**Arbeitsauftrag**
An wessen Konzept orientiert sich laut der Rezension die zentrale These des Buches?

K. v. Greyerz: Lebensstufen zwischen Mittelalter und Moderne

Cover
Titel
Passagen und Stationen. Lebensstufen zwischen Mittelalter und Moderne


Autor(en)
von Greyerz, Kaspar
Erschienen
Göttingen 2010: Vandenhoeck & Ruprecht
Anzahl Seiten
303 S.
Preis
€ 39,90
Rezensiert für H-Soz-Kult von
Andreas Suter, Fakultät für Geschichte und Philosophie, Universität Bielefeld

Kaspar von Greyerz resümiert und erweitert in diesem Buch Ergebnisse zahlreicher Arbeiten, die er und seine Schüler/innen neben Anderen auf dem Gebiet der Selbstzeugnisforschung der Frühen Neuzeit geleistet haben. Er tut dies unter der Fragestellung, wie die Menschen im Zeitraum zwischen 1500-1800 mit den anthropologisch gegebenen Lebensstufen oder „Stationen“: Geburt und Taufe, Kindheit, Jugend und ihre Rituale, Gesellenzeit und Studium, Verlobung und Heirat, Alter, Tod umgegangen sind. Untersucht werden näherhin die Vorstellungen, die die Menschen von diesen Lebensstufen entworfen haben, die grundlegenden zeitspezifischen Erfahrungen, welche sich ihnen durch die einzelnen Lebensabschnitte mitteilten, sowie die Modi, mit denen sie die „Passagen“ vom einem Lebensabschnitt zum anderen gestalteten. Die zentrale, sich an dem von Arnold van Gennep entwickelten Konzept der „rites de passage“ orientierende, These des Buches ist, dass sich zwischen dem Spätmittelalter und der Frühen Neuzeit auf der einen und der modernen Zeit auf der anderen Seite ein grundlegender Wandel vollzogen habe: „Die Lebensstufen in der Vormoderne sind viel stärker als in der uns vertrauten modernen Welt mit Ritualen und zwischen ihnen mit Phasen der Liminalität verbunden.“ (S. 233)

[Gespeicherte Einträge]
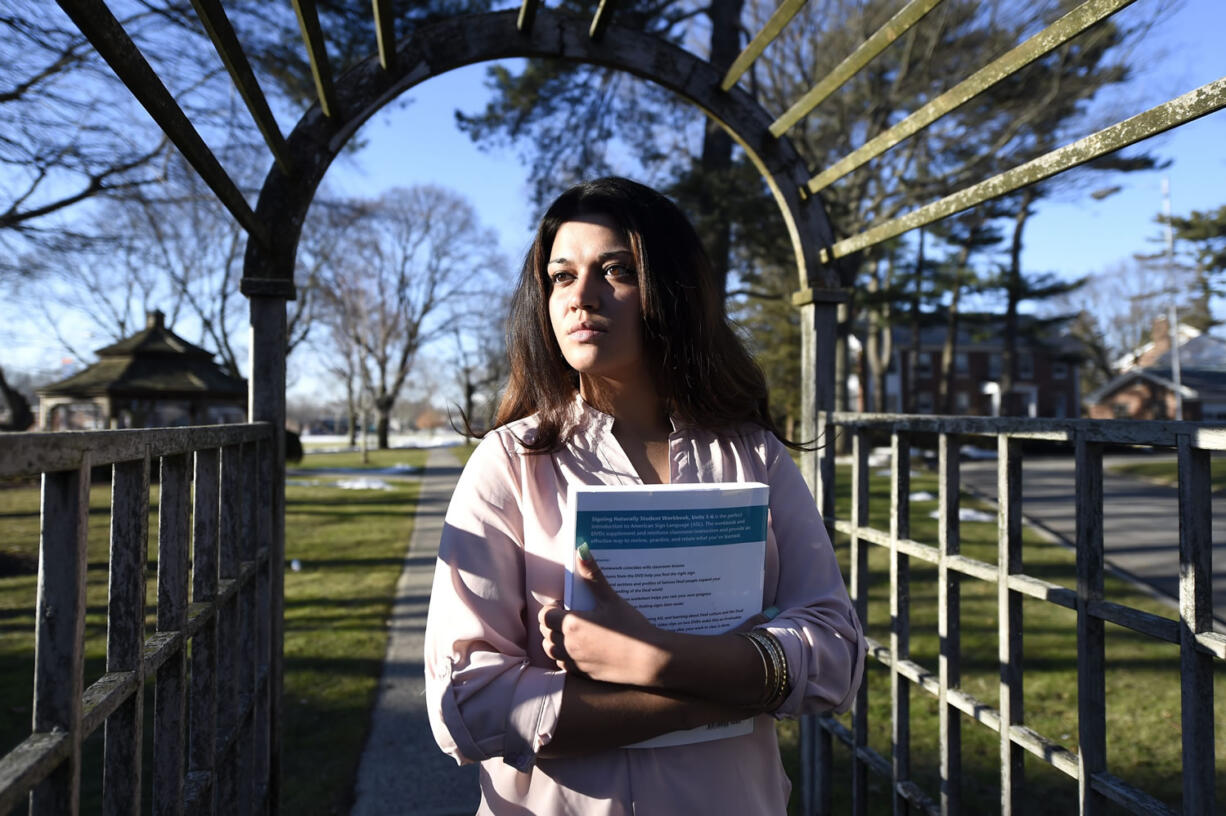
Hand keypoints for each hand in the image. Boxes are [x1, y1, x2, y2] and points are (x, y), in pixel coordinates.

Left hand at [538, 547, 670, 687]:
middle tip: (567, 616)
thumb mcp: (611, 599)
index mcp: (572, 624)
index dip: (551, 609)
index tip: (563, 605)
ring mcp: (575, 662)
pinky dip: (565, 657)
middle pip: (545, 633)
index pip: (544, 616)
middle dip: (551, 624)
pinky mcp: (584, 674)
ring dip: (555, 641)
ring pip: (551, 651)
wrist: (649, 659)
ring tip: (571, 633)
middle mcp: (568, 645)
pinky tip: (581, 649)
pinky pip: (564, 666)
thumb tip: (581, 549)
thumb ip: (593, 576)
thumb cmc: (631, 627)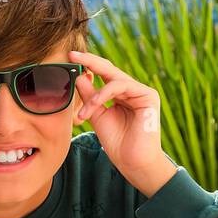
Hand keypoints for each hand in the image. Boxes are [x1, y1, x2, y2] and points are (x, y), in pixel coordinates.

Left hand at [70, 50, 177, 195]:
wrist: (133, 163)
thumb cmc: (117, 143)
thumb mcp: (97, 116)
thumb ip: (89, 97)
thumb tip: (80, 76)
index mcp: (121, 94)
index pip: (103, 74)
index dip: (88, 65)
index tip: (69, 58)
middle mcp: (132, 90)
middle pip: (109, 69)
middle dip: (90, 61)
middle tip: (72, 55)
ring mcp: (141, 92)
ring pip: (113, 78)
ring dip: (94, 95)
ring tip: (84, 113)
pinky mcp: (148, 96)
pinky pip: (121, 86)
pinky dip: (104, 95)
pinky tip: (93, 107)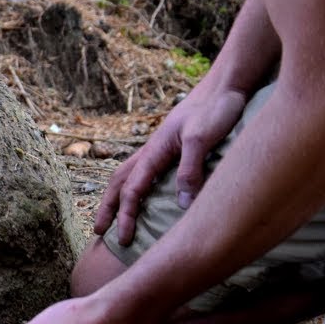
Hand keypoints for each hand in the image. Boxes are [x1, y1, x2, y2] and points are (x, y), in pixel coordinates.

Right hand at [94, 82, 247, 244]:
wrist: (226, 84)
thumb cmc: (215, 108)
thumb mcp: (201, 139)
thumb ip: (190, 170)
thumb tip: (181, 205)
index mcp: (154, 152)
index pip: (132, 191)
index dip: (126, 216)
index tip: (122, 239)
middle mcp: (151, 151)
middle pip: (119, 183)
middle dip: (108, 208)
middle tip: (98, 231)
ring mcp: (160, 148)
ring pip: (128, 175)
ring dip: (117, 196)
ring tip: (112, 213)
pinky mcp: (172, 147)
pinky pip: (144, 171)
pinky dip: (134, 185)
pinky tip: (143, 192)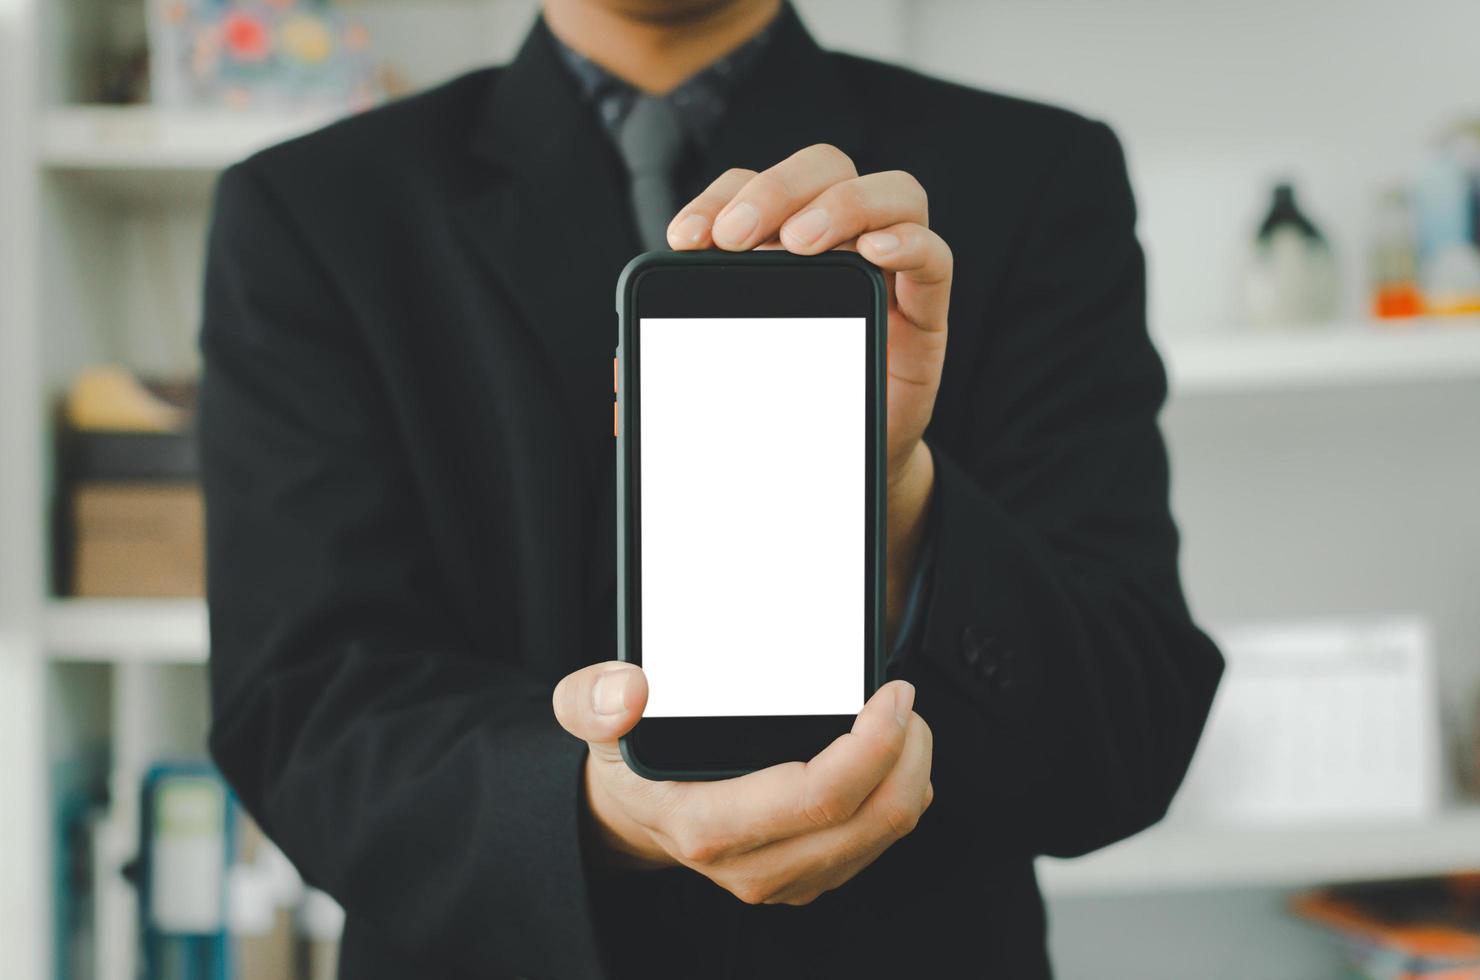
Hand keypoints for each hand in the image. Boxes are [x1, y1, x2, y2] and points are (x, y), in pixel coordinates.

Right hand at [553, 662, 933, 905]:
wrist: (634, 817)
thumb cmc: (630, 764)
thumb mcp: (590, 716)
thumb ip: (592, 698)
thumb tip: (628, 692)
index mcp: (708, 825)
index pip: (820, 798)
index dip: (872, 745)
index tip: (889, 696)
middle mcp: (754, 865)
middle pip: (872, 818)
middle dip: (908, 751)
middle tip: (904, 699)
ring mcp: (787, 878)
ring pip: (885, 833)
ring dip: (911, 771)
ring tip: (902, 720)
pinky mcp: (810, 876)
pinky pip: (880, 841)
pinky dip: (897, 792)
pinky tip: (885, 754)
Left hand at [666, 146, 949, 634]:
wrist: (832, 473)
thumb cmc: (773, 412)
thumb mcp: (720, 382)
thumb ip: (679, 364)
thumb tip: (623, 374)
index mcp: (780, 244)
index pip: (751, 188)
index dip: (716, 197)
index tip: (682, 239)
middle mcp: (841, 240)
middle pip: (824, 166)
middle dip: (774, 189)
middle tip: (734, 238)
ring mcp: (889, 270)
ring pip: (892, 190)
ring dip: (841, 203)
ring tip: (799, 243)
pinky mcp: (926, 311)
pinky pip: (935, 256)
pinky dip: (908, 241)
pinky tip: (875, 251)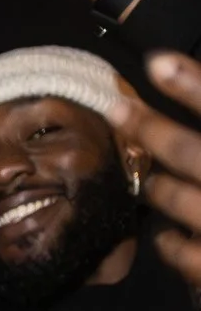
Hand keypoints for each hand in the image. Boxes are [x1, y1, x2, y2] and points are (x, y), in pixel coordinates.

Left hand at [134, 48, 200, 290]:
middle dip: (148, 128)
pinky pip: (178, 249)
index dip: (193, 84)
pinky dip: (166, 240)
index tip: (155, 61)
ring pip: (174, 196)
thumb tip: (182, 82)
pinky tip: (167, 234)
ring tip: (152, 180)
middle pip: (188, 151)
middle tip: (118, 108)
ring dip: (156, 184)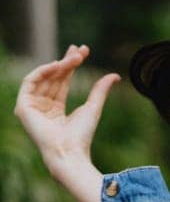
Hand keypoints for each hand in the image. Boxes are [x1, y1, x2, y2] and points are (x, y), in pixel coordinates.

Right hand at [14, 44, 120, 170]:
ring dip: (59, 65)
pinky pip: (30, 82)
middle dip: (66, 61)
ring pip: (44, 77)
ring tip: (74, 58)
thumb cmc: (81, 135)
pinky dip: (43, 71)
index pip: (61, 81)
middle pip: (53, 77)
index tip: (83, 51)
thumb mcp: (93, 107)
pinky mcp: (23, 107)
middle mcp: (42, 107)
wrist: (70, 151)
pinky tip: (58, 65)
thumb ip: (100, 90)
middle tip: (80, 49)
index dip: (71, 65)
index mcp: (55, 110)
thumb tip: (114, 75)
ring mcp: (31, 107)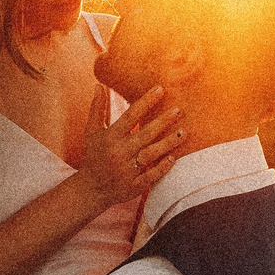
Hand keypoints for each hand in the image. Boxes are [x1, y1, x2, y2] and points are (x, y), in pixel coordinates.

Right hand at [76, 87, 184, 206]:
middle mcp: (119, 152)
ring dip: (168, 143)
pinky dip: (162, 167)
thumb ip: (97, 108)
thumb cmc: (94, 155)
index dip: (146, 102)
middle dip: (162, 121)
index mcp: (110, 137)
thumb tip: (99, 85)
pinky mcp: (134, 185)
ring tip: (183, 132)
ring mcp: (127, 170)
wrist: (90, 189)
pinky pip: (150, 175)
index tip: (160, 89)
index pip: (130, 116)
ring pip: (151, 154)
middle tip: (178, 110)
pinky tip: (174, 157)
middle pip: (145, 134)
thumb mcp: (92, 131)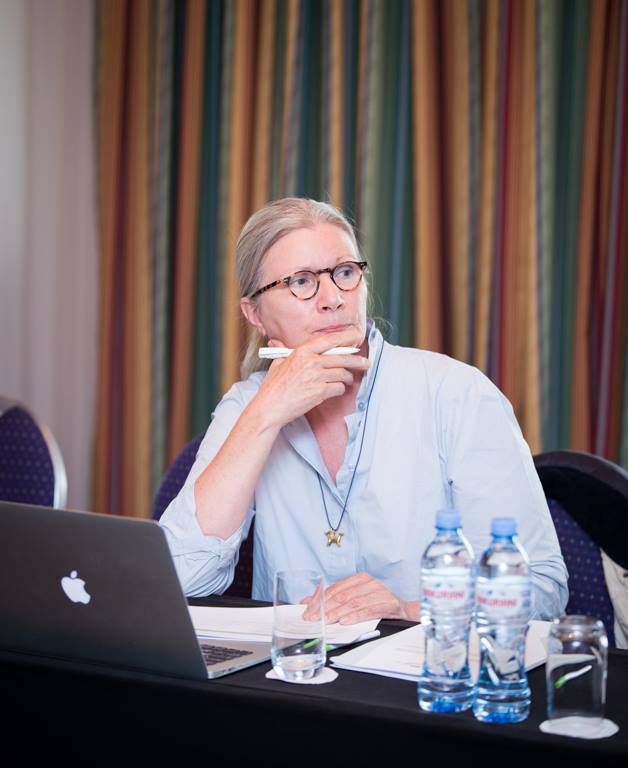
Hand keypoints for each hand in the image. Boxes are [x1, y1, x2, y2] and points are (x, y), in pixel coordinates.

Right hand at [252, 329, 369, 427]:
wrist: (270, 407)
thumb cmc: (273, 387)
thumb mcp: (278, 363)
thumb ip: (285, 351)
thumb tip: (279, 343)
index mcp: (302, 352)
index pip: (330, 340)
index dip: (346, 338)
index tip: (356, 337)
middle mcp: (311, 362)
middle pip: (342, 357)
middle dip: (357, 360)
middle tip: (366, 363)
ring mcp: (316, 377)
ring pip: (342, 373)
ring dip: (348, 377)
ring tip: (348, 379)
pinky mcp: (320, 392)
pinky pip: (338, 388)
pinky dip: (339, 389)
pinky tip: (335, 390)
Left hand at [303, 572, 419, 624]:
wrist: (405, 610)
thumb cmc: (377, 604)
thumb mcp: (356, 598)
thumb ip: (334, 599)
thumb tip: (307, 601)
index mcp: (359, 578)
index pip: (334, 589)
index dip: (319, 600)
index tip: (307, 610)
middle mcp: (368, 582)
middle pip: (342, 596)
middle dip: (324, 608)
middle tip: (312, 618)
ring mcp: (379, 592)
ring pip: (353, 603)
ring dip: (337, 613)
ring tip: (325, 621)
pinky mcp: (388, 603)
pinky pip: (368, 610)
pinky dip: (355, 616)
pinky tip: (345, 621)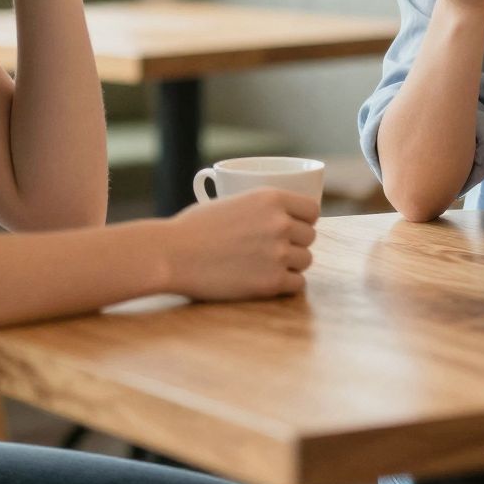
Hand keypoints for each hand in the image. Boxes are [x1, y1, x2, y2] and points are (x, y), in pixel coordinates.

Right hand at [163, 188, 319, 300]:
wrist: (171, 254)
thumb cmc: (193, 228)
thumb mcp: (232, 200)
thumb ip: (260, 208)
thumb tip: (280, 215)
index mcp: (272, 198)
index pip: (312, 211)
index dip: (304, 221)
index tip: (294, 228)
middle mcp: (281, 223)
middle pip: (309, 237)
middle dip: (295, 244)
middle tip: (273, 250)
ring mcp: (278, 253)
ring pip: (305, 261)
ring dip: (291, 265)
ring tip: (266, 267)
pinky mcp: (271, 282)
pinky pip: (297, 285)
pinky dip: (285, 286)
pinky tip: (267, 282)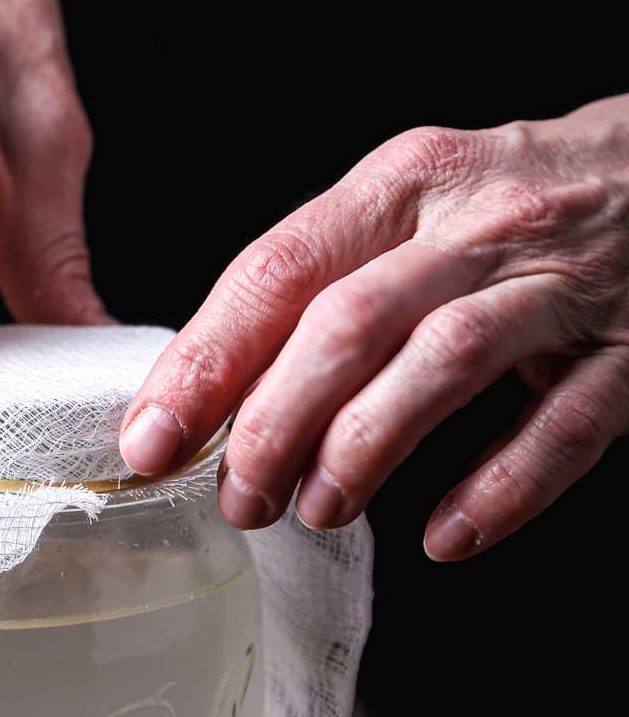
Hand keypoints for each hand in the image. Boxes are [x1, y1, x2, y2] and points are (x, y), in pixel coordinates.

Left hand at [120, 99, 628, 559]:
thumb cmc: (521, 200)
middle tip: (237, 497)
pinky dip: (500, 487)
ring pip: (442, 362)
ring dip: (362, 447)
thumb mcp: (418, 203)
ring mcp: (561, 285)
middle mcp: (477, 222)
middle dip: (272, 421)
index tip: (153, 436)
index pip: (279, 269)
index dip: (206, 361)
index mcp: (404, 182)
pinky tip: (446, 534)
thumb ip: (329, 278)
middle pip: (348, 321)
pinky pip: (564, 426)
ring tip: (316, 511)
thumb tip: (214, 384)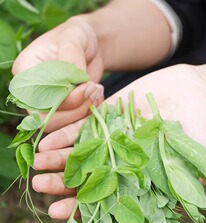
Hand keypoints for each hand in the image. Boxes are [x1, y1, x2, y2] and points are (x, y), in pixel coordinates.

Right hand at [12, 16, 103, 131]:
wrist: (89, 48)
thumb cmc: (77, 37)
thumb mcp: (73, 36)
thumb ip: (71, 53)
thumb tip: (75, 74)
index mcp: (26, 71)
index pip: (38, 96)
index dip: (63, 97)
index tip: (88, 85)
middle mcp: (33, 92)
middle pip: (47, 116)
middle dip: (76, 108)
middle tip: (95, 90)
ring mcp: (47, 104)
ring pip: (61, 124)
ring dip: (84, 111)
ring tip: (98, 90)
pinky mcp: (63, 111)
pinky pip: (73, 122)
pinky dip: (89, 113)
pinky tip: (98, 96)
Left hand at [32, 63, 205, 218]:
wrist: (202, 90)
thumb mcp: (201, 155)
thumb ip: (187, 180)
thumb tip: (179, 209)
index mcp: (142, 177)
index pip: (109, 199)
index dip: (83, 208)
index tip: (59, 213)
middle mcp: (125, 159)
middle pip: (89, 176)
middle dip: (63, 183)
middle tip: (40, 185)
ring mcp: (116, 137)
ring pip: (82, 151)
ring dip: (58, 158)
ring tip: (36, 163)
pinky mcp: (111, 114)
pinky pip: (86, 125)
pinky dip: (67, 132)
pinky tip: (47, 139)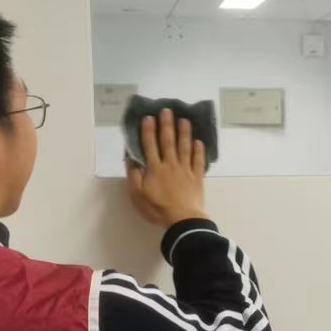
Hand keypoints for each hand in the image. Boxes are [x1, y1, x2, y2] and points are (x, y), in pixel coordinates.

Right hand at [126, 110, 208, 227]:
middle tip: (168, 110)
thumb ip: (134, 177)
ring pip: (185, 147)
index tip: (149, 117)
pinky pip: (198, 160)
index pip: (150, 146)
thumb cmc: (158, 208)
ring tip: (185, 120)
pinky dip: (199, 150)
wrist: (183, 219)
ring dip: (184, 133)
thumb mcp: (138, 195)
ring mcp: (186, 169)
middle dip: (167, 125)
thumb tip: (131, 160)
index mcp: (155, 169)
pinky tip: (199, 141)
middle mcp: (170, 165)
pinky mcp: (197, 177)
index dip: (149, 131)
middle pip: (168, 141)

**Lösung zur Aufgabe**
Am Konzept der „rites de passage“, das Arnold van Gennep entwickelt hat.